Mas eu vou mais além. Suponhamos que se defina, pragmaticamente, cientificamente, que o ser humano se forma na concepção. Ninguém pode garantir que as ideologias vão nessa conversa.
Quer um ser humano ideal? É aquele que pensa por si mesmo. Logo, vai se dar o contrário, mais contrário do que já existe: as divergências de posicionamento não vão perdoar o pragmatismo e o cientificismo. Vai tudo pro ralo…
Sei muito bem a diferença entre o ser humano ideal (que maravilha seria o mundo se ele existisse!) e o real. E sei que a maioria dos seres humanos se comporta e pensa de maneira puramente irracional – para não dizer estúpida! No entanto, minha crítica mais uma vez é contra as ideologias políticas (que nem são só políticas, já que também dão pitaco em questões de costumes, por exemplo) como pacotes prontos que você deve comprar por inteiro. Ser pragmático não é ser não ideológico (no sentido de visão de mundo, bem entendido), é assumir como ideologia uma postura de ponderação, racionalidade, bom senso e não de adesão fanática e incondicional a certas agendas. Em resumo, o ser humano perfeito não existe e nunca existirá – até porque acredito que nossa espécie vai se extinguir antes disso -, mas há pessoas que tentam ser o mais perfeitas possível, ao passo que outras não fazem a menor questão disso – muito pelo contrário!
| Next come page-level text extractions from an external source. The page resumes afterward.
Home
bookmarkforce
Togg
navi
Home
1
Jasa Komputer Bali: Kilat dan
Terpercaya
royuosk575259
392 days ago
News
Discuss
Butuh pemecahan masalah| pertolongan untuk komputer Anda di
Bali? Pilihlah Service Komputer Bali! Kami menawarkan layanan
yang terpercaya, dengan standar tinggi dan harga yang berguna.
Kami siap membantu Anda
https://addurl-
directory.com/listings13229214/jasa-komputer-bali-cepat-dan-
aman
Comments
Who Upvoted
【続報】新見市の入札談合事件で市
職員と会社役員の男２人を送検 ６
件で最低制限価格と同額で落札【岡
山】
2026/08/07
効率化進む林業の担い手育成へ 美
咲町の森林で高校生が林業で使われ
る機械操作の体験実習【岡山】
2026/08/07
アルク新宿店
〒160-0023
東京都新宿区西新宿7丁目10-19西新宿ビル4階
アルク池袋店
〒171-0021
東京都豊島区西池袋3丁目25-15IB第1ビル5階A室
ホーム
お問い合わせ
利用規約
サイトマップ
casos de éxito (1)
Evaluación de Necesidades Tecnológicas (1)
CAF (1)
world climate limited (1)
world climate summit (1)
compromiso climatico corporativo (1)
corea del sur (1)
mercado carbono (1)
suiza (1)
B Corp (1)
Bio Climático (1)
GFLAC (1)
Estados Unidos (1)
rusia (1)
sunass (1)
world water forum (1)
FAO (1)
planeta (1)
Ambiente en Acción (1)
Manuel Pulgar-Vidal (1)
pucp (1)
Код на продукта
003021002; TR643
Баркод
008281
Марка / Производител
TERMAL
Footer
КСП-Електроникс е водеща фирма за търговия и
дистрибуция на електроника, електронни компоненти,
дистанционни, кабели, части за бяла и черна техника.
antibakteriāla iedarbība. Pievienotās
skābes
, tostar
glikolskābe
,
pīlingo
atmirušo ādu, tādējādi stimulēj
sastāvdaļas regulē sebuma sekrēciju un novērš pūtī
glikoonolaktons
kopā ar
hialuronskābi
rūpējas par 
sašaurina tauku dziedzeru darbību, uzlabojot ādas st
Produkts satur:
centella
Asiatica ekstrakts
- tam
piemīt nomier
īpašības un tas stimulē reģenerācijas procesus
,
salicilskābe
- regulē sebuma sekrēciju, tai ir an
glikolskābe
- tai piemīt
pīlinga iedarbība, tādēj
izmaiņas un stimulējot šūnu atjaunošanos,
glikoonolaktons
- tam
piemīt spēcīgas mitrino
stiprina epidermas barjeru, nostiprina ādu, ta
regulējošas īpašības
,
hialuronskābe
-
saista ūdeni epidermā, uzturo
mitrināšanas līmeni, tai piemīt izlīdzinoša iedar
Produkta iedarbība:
Em tempo: muito obrigado por ter passado o fim de semana lendo meus artigos. Espero que lhe tenham sido úteis, ou pelo menos agradáveis.
Um abraço!
Seus artigos são ótimos. Escreve muito bem, se posiciona muito bem. Não vejo descompasso com as ideias linguísticas. O problema está em mim. Eu, confesso, sou um cara muito chato. Sabe aquela estória: é unanimidade – todos me acham chato demais. Mas é porque eu gosto de polemizar. É impressionante, não consigo mudar! Eu não sei vocês outros, mas eu estou aqui apenas passando uma chuva, e até espero que a chuva passe logo, porque, ao contrário do que possa parecer, não gosto de ficar perturbando ninguém. Eu me sinto enchendo a paciência dos outros, e isto nos dá uma péssima sensação.